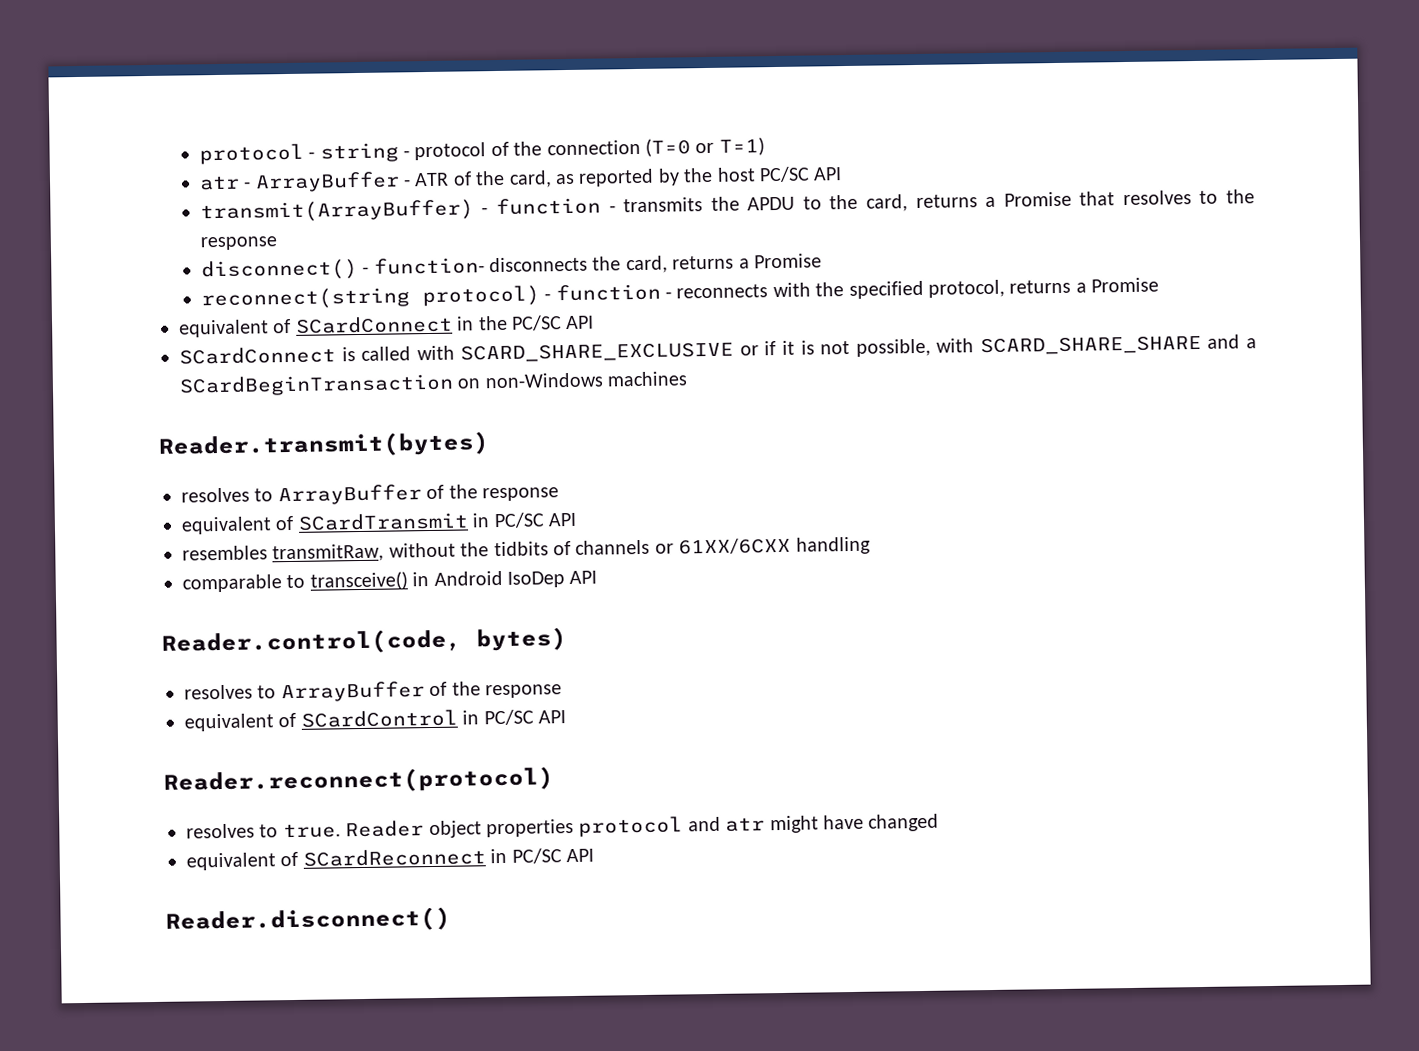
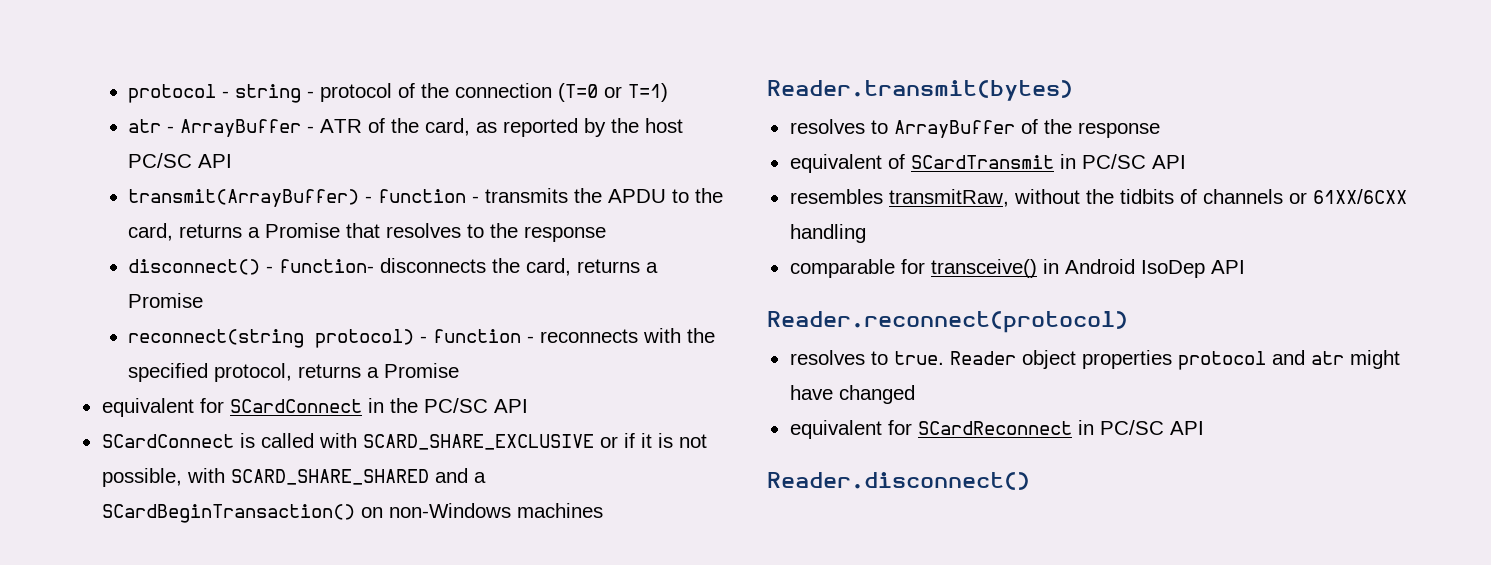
[273,318,292,334] of -> [199,398,224,413] for
[979,334,1202,356] SCARD_SHARE_SHARE -> [230,469,429,485] SCARD_SHARE_SHARED
[179,373,454,397] SCardBeginTransaction -> [101,504,355,523] SCardBeginTransaction()
[286,574,306,589] to -> [900,259,925,274] for
[161,627,567,656] [184,681,562,703] [184,709,566,732] // Reader.control(code, bytes) // resolves to ArrayBuffer of the response // equivalent of SCardControl in PC/SC API -> (1245, 267) none
[280,851,299,867] of -> [887,420,912,435] for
━━━━━━
## EXERCISE BRIEF
Pictures stay out. Write out everything else in the material exactly.

## ANSWER TO THIS EXERCISE
[273,318,292,334] of -> [199,398,224,413] for
[979,334,1202,356] SCARD_SHARE_SHARE -> [230,469,429,485] SCARD_SHARE_SHARED
[179,373,454,397] SCardBeginTransaction -> [101,504,355,523] SCardBeginTransaction()
[286,574,306,589] to -> [900,259,925,274] for
[161,627,567,656] [184,681,562,703] [184,709,566,732] // Reader.control(code, bytes) // resolves to ArrayBuffer of the response // equivalent of SCardControl in PC/SC API -> (1245, 267) none
[280,851,299,867] of -> [887,420,912,435] for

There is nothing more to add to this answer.